5. Factor in total system cost over the product lifecycle: A BLDC motor may cost 2–3 times more than a comparable brush DC motor upfront, but eliminates brush replacement costs and downtime over the product's life. For a motor running 8 hours per day, the BLDC typically reaches cost parity within 1 to 3 years of operation.

The Shift Toward Brushless DC Motors in Modern Applications

The global brushless DC motor market was valued at approximately $15 billion in 2023 and is projected to exceed $25 billion by 2030, driven primarily by electric vehicle adoption, industrial automation, and energy efficiency regulations in HVAC equipment.

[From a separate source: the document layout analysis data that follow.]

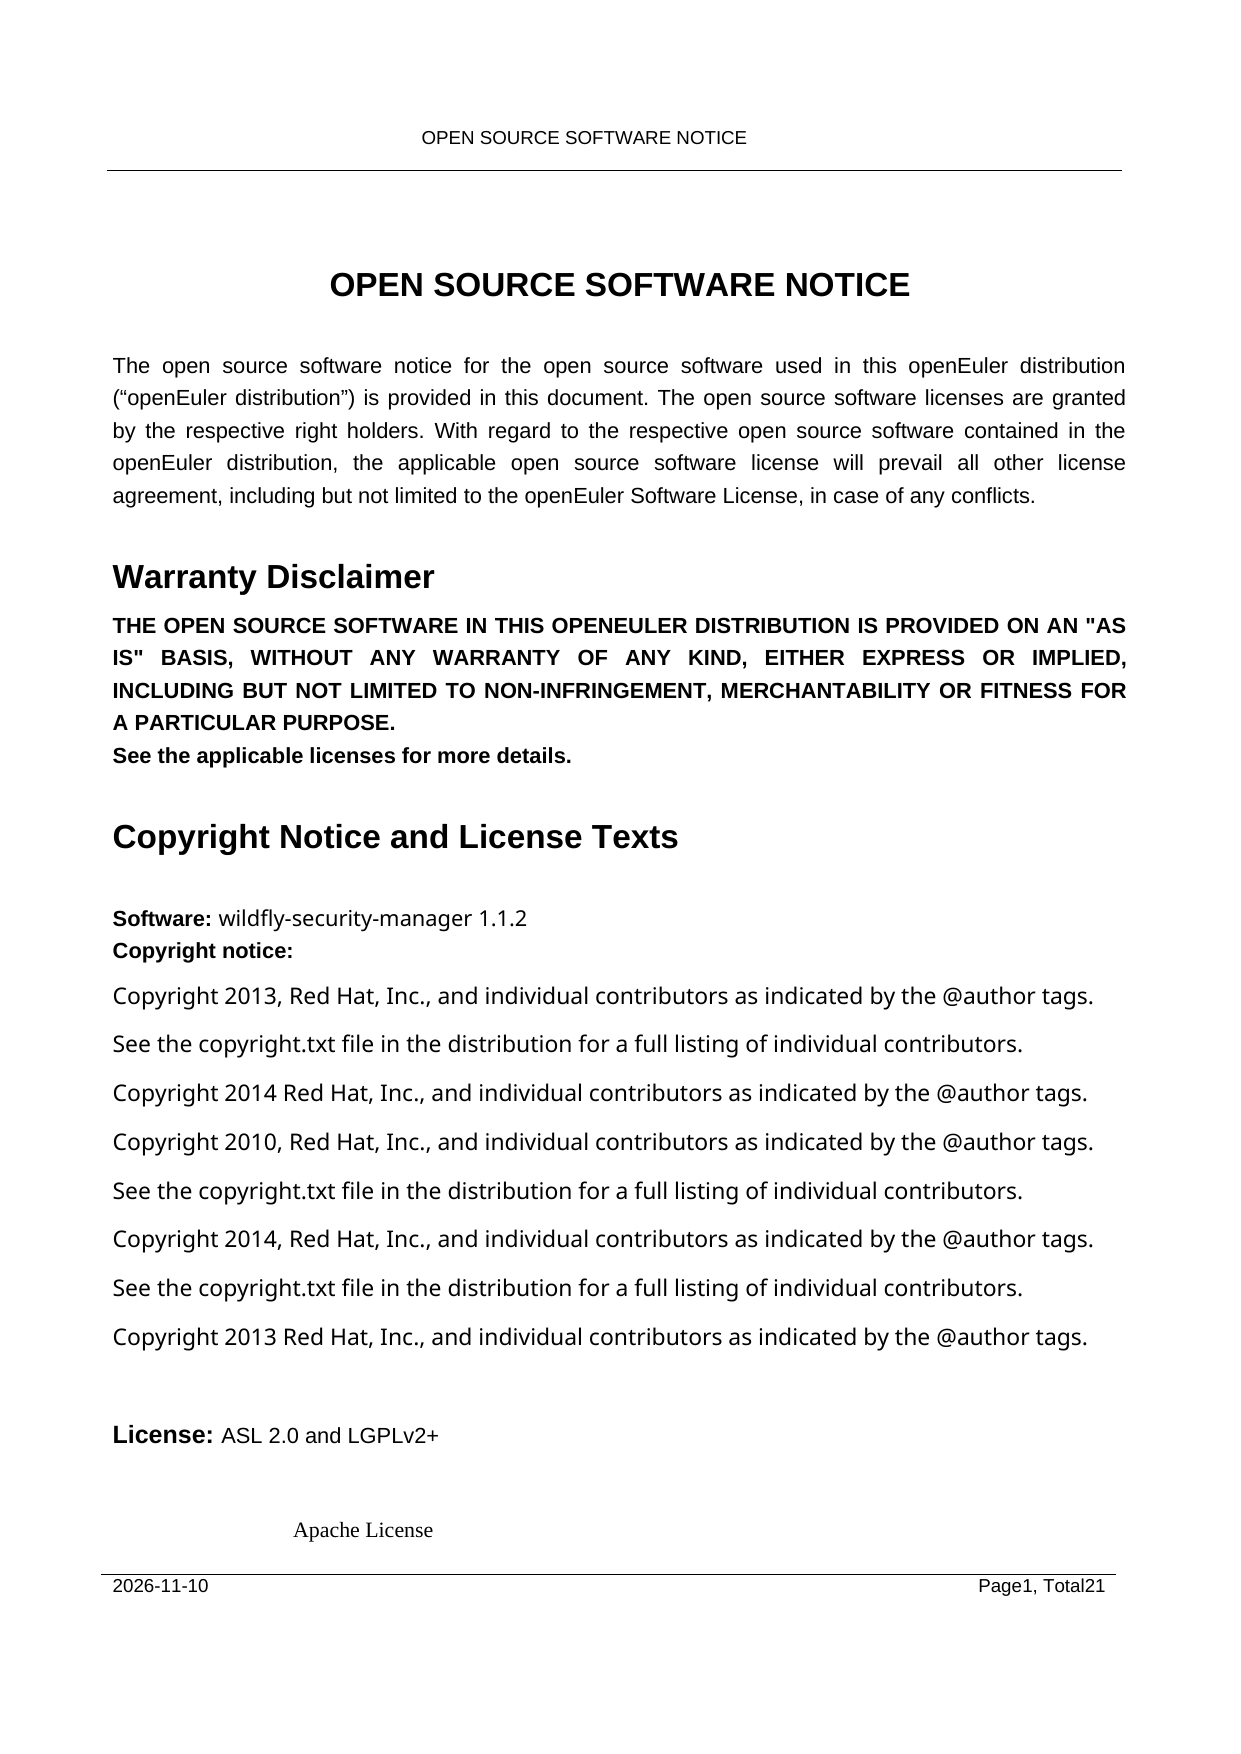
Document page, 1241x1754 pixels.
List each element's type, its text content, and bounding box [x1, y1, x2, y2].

text Copyright notice: [112, 934, 1128, 966]
text Warranty Disclaimer [112, 544, 1128, 609]
text License: ASL 2.0 and LGPLv2+ [112, 1418, 1128, 1450]
text OPEN SOURCE SOFTWARE NOTICE [112, 251, 1128, 316]
text Software: wildfly-security-manager 1.1.2 [112, 901, 1128, 934]
text THE OPEN SOURCE SOFTWARE IN THIS OPENEULER DISTRIBUTION IS PROVIDED ON AN "AS IS" BASIS, WITHOUT ANY WARRANTY OF ANY KIND, EITHER EXPRESS OR IMPLIED, INCLUDING BUT NOT LIMITED TO NON-INFRINGEMENT, MERCHANTABILITY OR FITNESS FOR A PARTICULAR PURPOSE. See the applicable licenses for more details. [112, 609, 1128, 771]
text Copyright 2013, Red Hat, Inc., and individual contributors as indicated by the @author tags. See the copyright.txt file in the distribution for a full listing of individual contributors. Copyright 2014 Red Hat, Inc., and individual contributors as indicated by the @author tags. Copyright 2010, Red Hat, Inc., and individual contributors as indicated by the @author tags. See the copyright.txt file in the distribution for a full listing of individual contributors. Copyright 2014, Red Hat, Inc., and individual contributors as indicated by the @author tags. See the copyright.txt file in the distribution for a full listing of individual contributors. Copyright 2013 Red Hat, Inc., and individual contributors as indicated by the @author tags. [112, 979, 1128, 1402]
text Copyright Notice and License Texts [112, 804, 1128, 869]
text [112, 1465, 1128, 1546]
text The open source software notice for the open source software used in this openEuler distribution (“openEuler distribution”) is provided in this document. The open source software licenses are granted by the respective right holders. With regard to the respective open source software contained in the openEuler distribution, the applicable open source software license will prevail all other license agreement, including but not limited to the openEuler Software License, in case of any conflicts. [112, 349, 1128, 511]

Meanwhile, the market for brush DC motors remains significant — particularly in low-cost consumer goods and automotive auxiliary applications — but new design wins increasingly favor brushless technology.

The falling cost of power electronics and motor controllers has been the key enabler. A basic BLDC motor driver chip that cost $8–12 in 2010 is now available for under $2, making brushless technology economically viable in products previously dominated by brush DC motors. Cordless power tools are a clear example: the majority of professional-grade cordless tools launched after 2018 use brushless motors, replacing the PMDC brush motors that dominated the category for decades.

Despite this trend, brush DC motors will remain relevant for many years. Their simplicity, low system cost, and ease of control ensure a place in cost-sensitive, low-duty-cycle applications where the operating economics of brushless technology cannot be justified.